There are moments when I am reminded I am living in the ruins of a once-great civilization.
Not far from where I grew up, lost among the neighborhoods and golf courses that surround it, sits St. Elmo, a Greek Revival, white marble, towering columns, and an ornate fountain marking the entrance. It is a relic of what once was, a perfect representation of the architectural style that once dominated the South, standing now like a man in a frock coat at a strip mall, magnificent and utterly out of place.
Construction of St. Elmo began in 1828 and finished in 1833. Built by Colonel Seaborn Jones, the house was originally named El Dorado, and sat opposite a lake formed from the depression left where clay had been removed for the home’s construction — a fitting origin for a house that would itself become a kind of excavation site of Southern memory. Colonel Jones lived there for many years. His daughter went on to marry General Henry Benning, who made his name in the Civil War and for whom Fort Benning is named.
El Dorado housed many famous guests: President Millard Fillmore and President James K. Polk, as well as Henry Clay, General Winfield Scott, and Edwin Booth, brother of John Wilkes Booth.
Of all its guests, it is Colonel Jones’s niece, Augusta Jane Evans Wilson, who is the most interesting.

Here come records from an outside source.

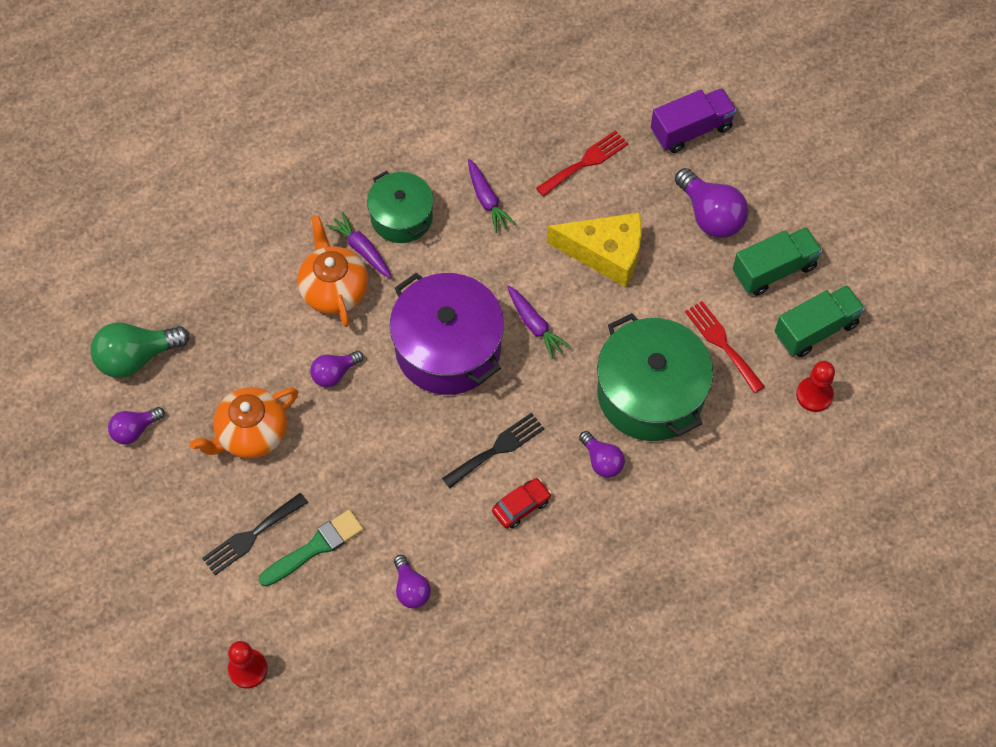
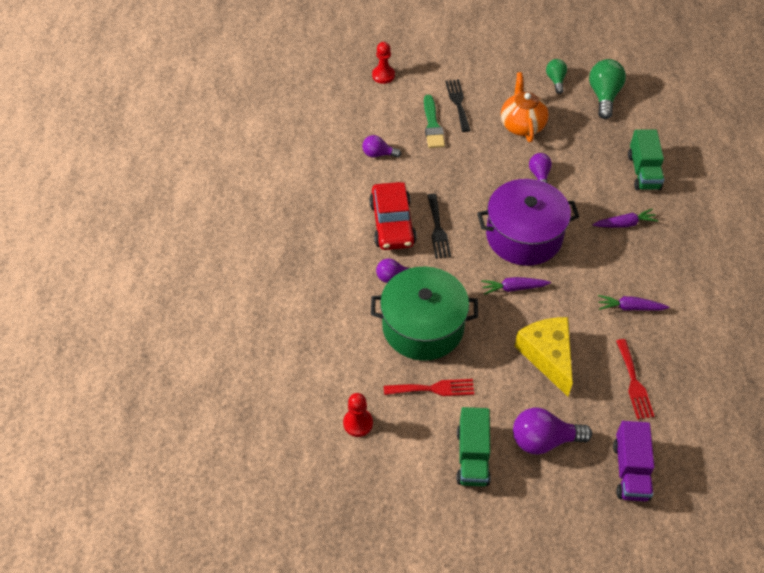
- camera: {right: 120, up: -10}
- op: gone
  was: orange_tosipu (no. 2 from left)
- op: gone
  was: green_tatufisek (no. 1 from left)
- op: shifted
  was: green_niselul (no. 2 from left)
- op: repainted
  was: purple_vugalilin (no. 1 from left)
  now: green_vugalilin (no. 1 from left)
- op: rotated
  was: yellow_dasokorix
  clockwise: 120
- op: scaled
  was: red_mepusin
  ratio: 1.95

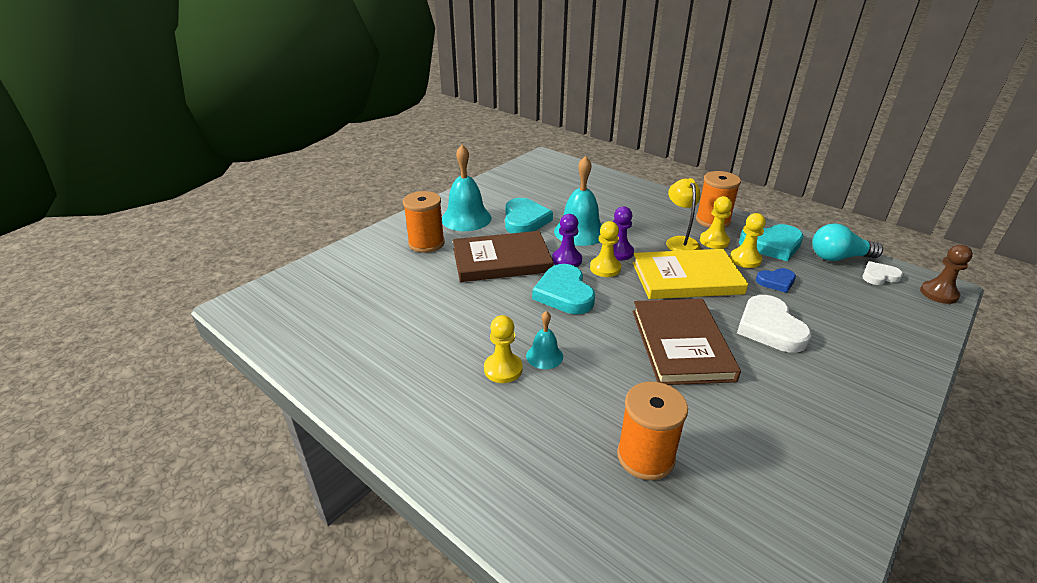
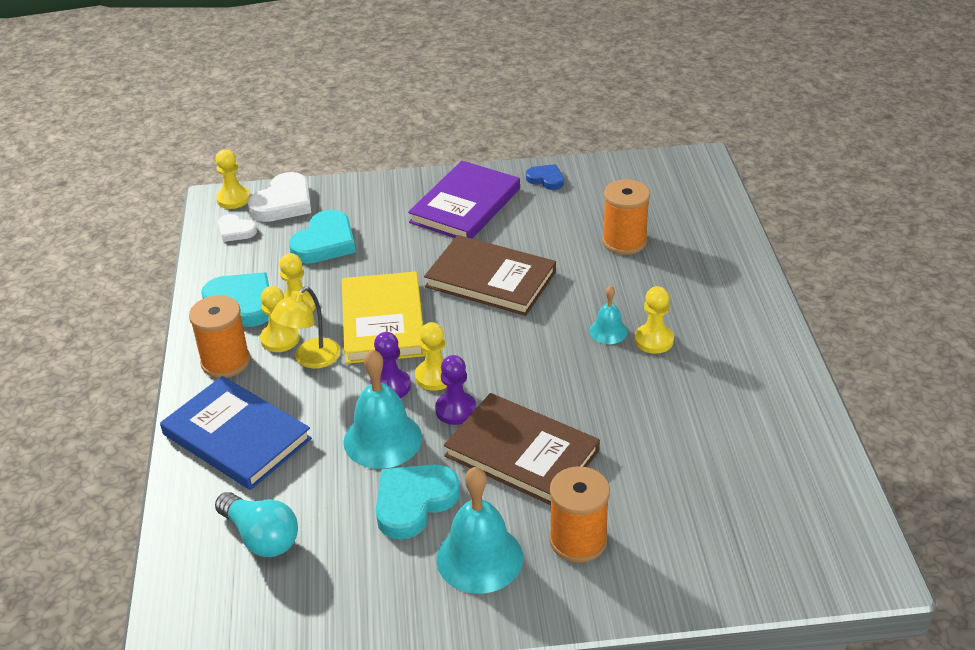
- camera: {right: -135, up: 5}
- op: new
  now: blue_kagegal
- op: new
  now: purple_kagegal
- op: shifted
  was: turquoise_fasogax (no. 2 from left)
- op: shifted
  was: white_fasogax (no. 1 from left in the first image)
  now: white_fasogax (no. 2 from left)
- op: shifted
  was: blue_fasogax
- op: shifted
  was: turquoise_vugalilin
- op: repainted
  was: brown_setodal
  now: yellow_setodal (no. 1 from left)
- op: rotated
  was: yellow_kagegal
  clockwise: 45
- op: rotated
  was: brown_kagegal (no. 2 from left in the first image)
  clockwise: 75

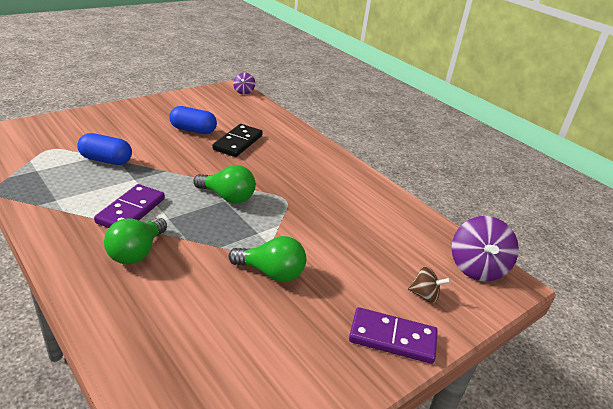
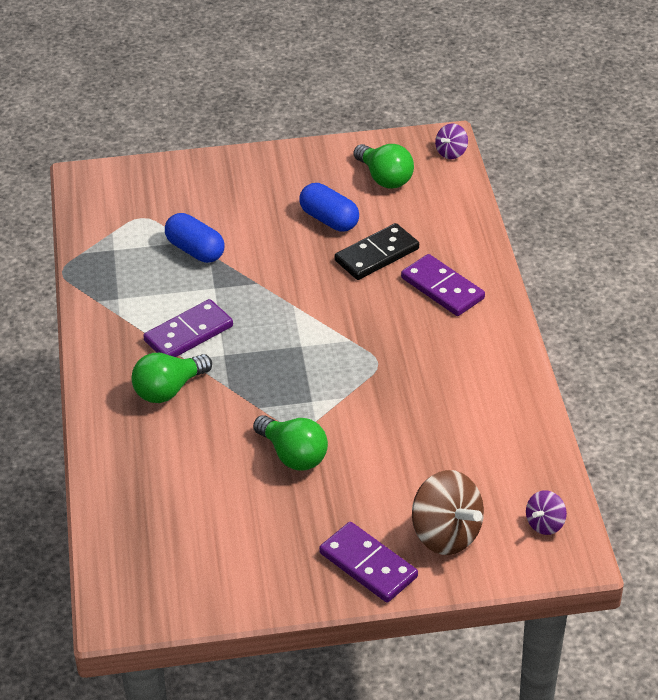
- camera: {right: 35, up: 10}
- op: new
  now: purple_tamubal (no. 3 from left)
- op: shifted
  was: green_vugalilin (no. 2 from left in the first image)
  now: green_vugalilin (no. 3 from left)
- op: scaled
  was: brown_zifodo
  ratio: 1.89
- op: scaled
  was: purple_zifodo (no. 2 from left)
  ratio: 0.53

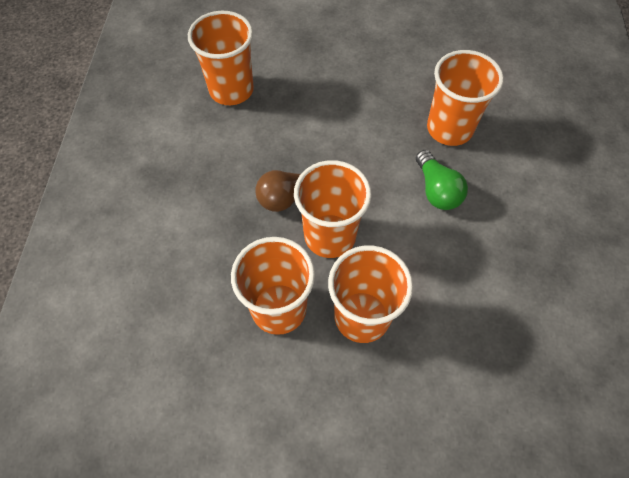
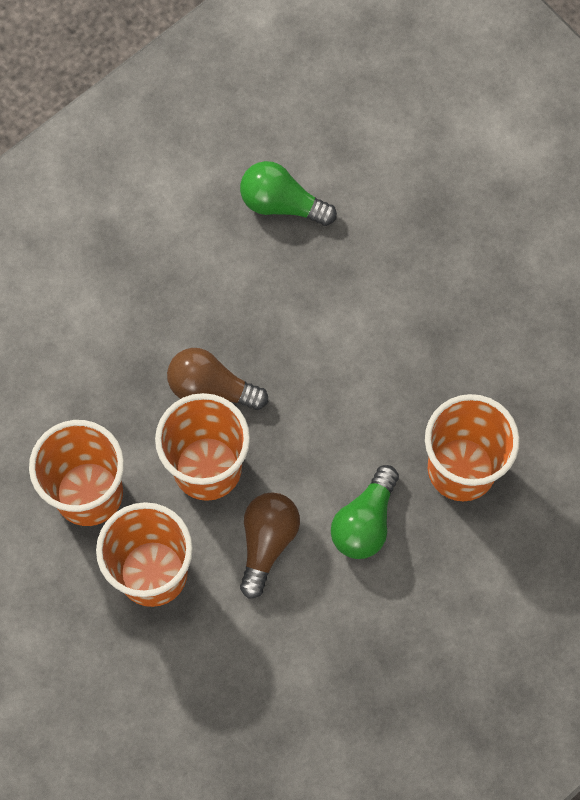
- camera: {right: 45, up: 10}
- op: new
  now: brown_vugalilin (no. 2 from left)
- op: swapped
  was: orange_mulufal (no. 1 from left)
  now: green_vugalilin (no. 1 from left)

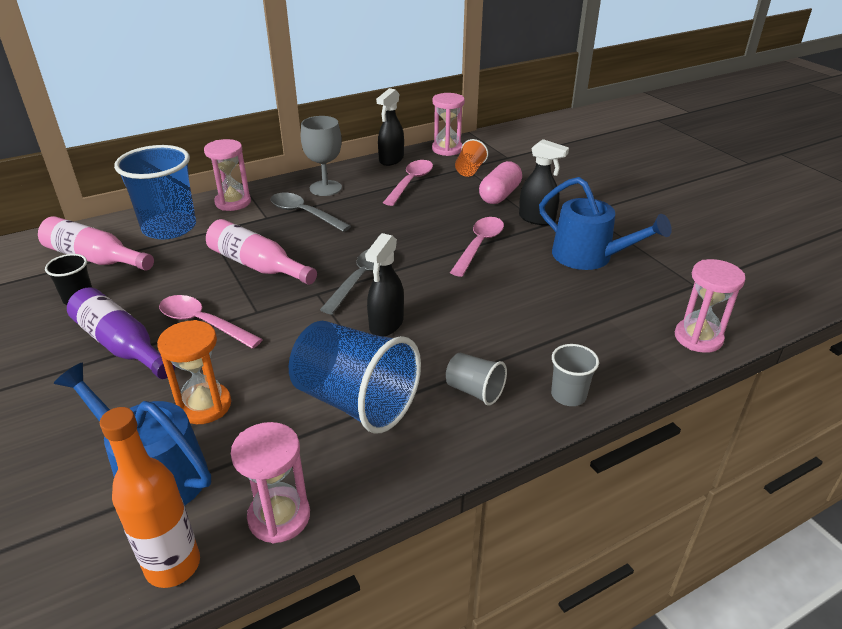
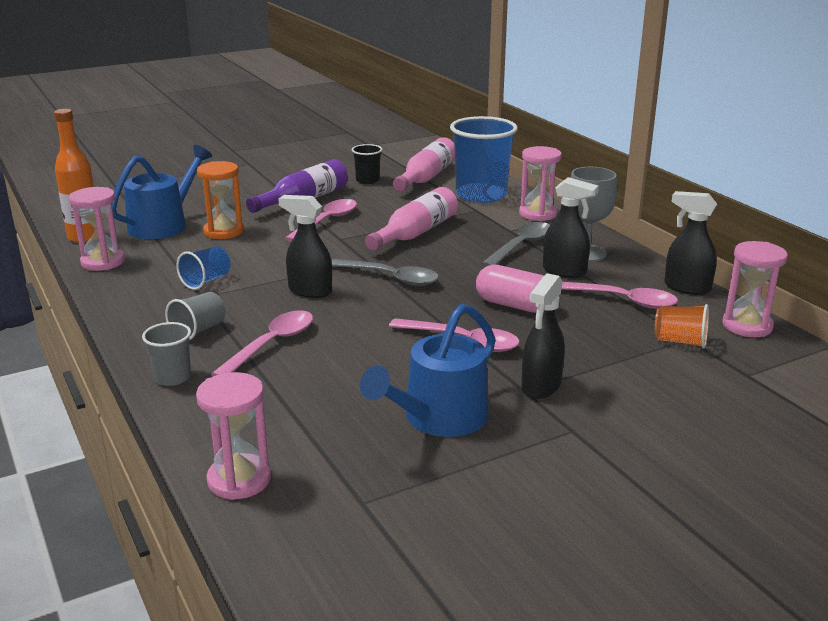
- camera: {right: 90, up: -10}
- op: new
  now: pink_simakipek (no. 1 from left)
- op: new
  now: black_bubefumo (no. 3 from left)
- op: shifted
  was: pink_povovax
- op: scaled
  was: blue_mulufal (no. 2 from left in the first image)
  ratio: 0.48

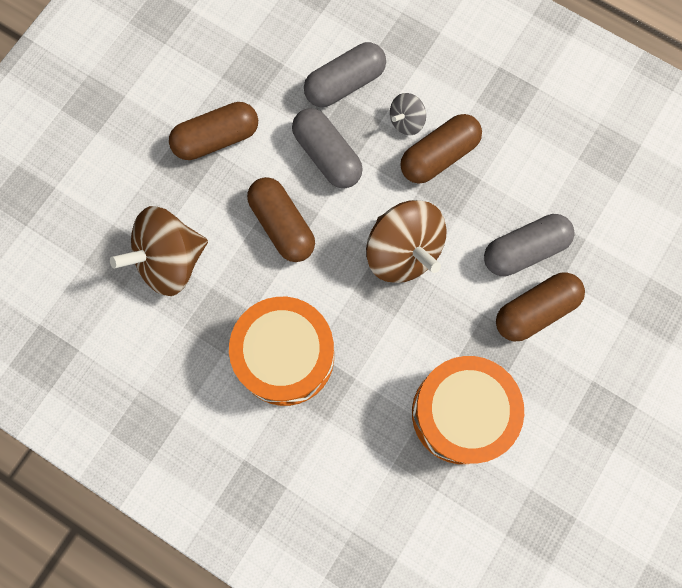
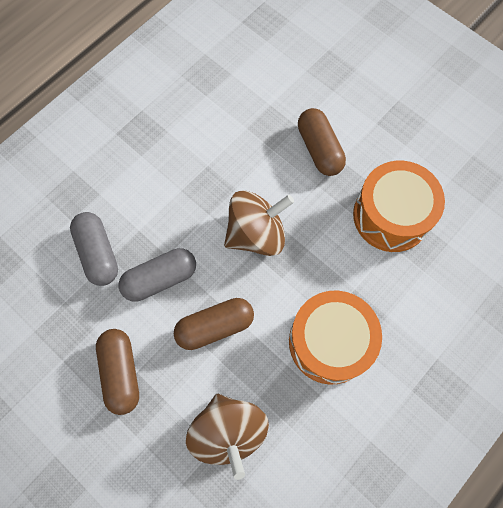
- camera: {right: -80, up: -5}
- op: gone
  was: grey_zifodo
- op: gone
  was: brown_povovax (no. 3 from left)
- op: gone
  was: grey_povovax (no. 3 from left)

Wilson finished her great novel within those walls, and the house would later be renamed St. Elmo in its honor… a curious reversal, the building consecrated by the book rather than the other way around.
Wilson’s life was itself a remarkable story before she ever put pen to paper in that house. Born in Columbus in 1835, the oldest of eight children from a planter family, she watched her father’s business collapse in the Panic of 1837 and received almost no formal education as a result.
By the time she finished St. Elmo, she was already a seasoned writer; she had published her first novel at fifteen, nursed Confederate soldiers at Fort Morgan on Mobile Bay, visited the troops at Chickamauga, and written Macaria: Or, Altars of Sacrifice, a novel so effectively pro-Confederate that Union generals ordered their men not to read it and had copies burned.
St. Elmo sold over a million copies in its first four months of publication; it was the third most popular novel of the entire nineteenth century, trailing only Uncle Tom’s Cabin and Ben-Hur. The book’s popularity was so total that it inspired the naming of villages, plantations, steamboats, railway carriages, male infants, a punch, and a cigar. It was adapted for the stage and screen multiple times. Wilson became the first woman in American history to earn $100,000 through her writing. And then, within a generation, it was gone, banned by the American Library Association in 1881, scrubbed from the canon, left to gather dust.
The reason given is its politics. Wilson was no feminist, and she made no effort to hide it. She referred to the women of the French Revolution as “perverted” and accused feminists of criminal conduct. Several passages were removed even before publication. Among them: twelve lines from the novel’s protagonist Edna’s speech, including the declaration that “utter ignorance is infinitely preferable to erudite unwomanliness.” Another forty-five lines were cut, among them: “I never hear the word ‘equality’ without a shudder.”
The opening lines of the novel leave no ambiguity about where Wilson stood:
“Ah! The true rule is — a true wife in her husband’s house is his servant; it is in his heart that she is queen. Whatever of the best he can conceive, it is her part to be; all that is dark in him she must purge into purity; all that is failing in him she must strengthen into truth; from her, through all the world’s clamor, he must win his praise; in her, through all the world’s warfare, he must find his peace.”
Yet her work was quietly preserved even as Wilson herself was erased: Eudora Welty named the heroine of her 1954 novel The Ponder Heart after Wilson’s protagonist Edna Earl. This itself is a beautiful literary debt paid to a writer whose name Welty’s readers would largely not have recognized.
It begs the question, “What have we forgotten that we lost?” To erase the third most popular novel of the nineteenth century, a book that at the time moved more Americans than almost anything else ever written, is intentional. It is a burial. Modern historians have become very good at burial. They do not argue with the past. Institutionally, they decide that certain things do not deserve to be remembered or discussed.
That is what strikes me most when I drive past St. Elmo. The house still stands, technically preserved, technically a landmark. But it is surrounded now, absorbed into the landscape of the ordinary, its lake long gone, its context erased. Like a peasant gazing upon an abandoned Roman bath, you could pass it a hundred times and never know what happened there, what was written there, what kind of world produced it.
The ruins are not always rubble. Sometimes they are still standing. Sometimes we live among them.
-TJS






Great work. I need to track a copy of this one down.
Thank you; so well written. Will check this out.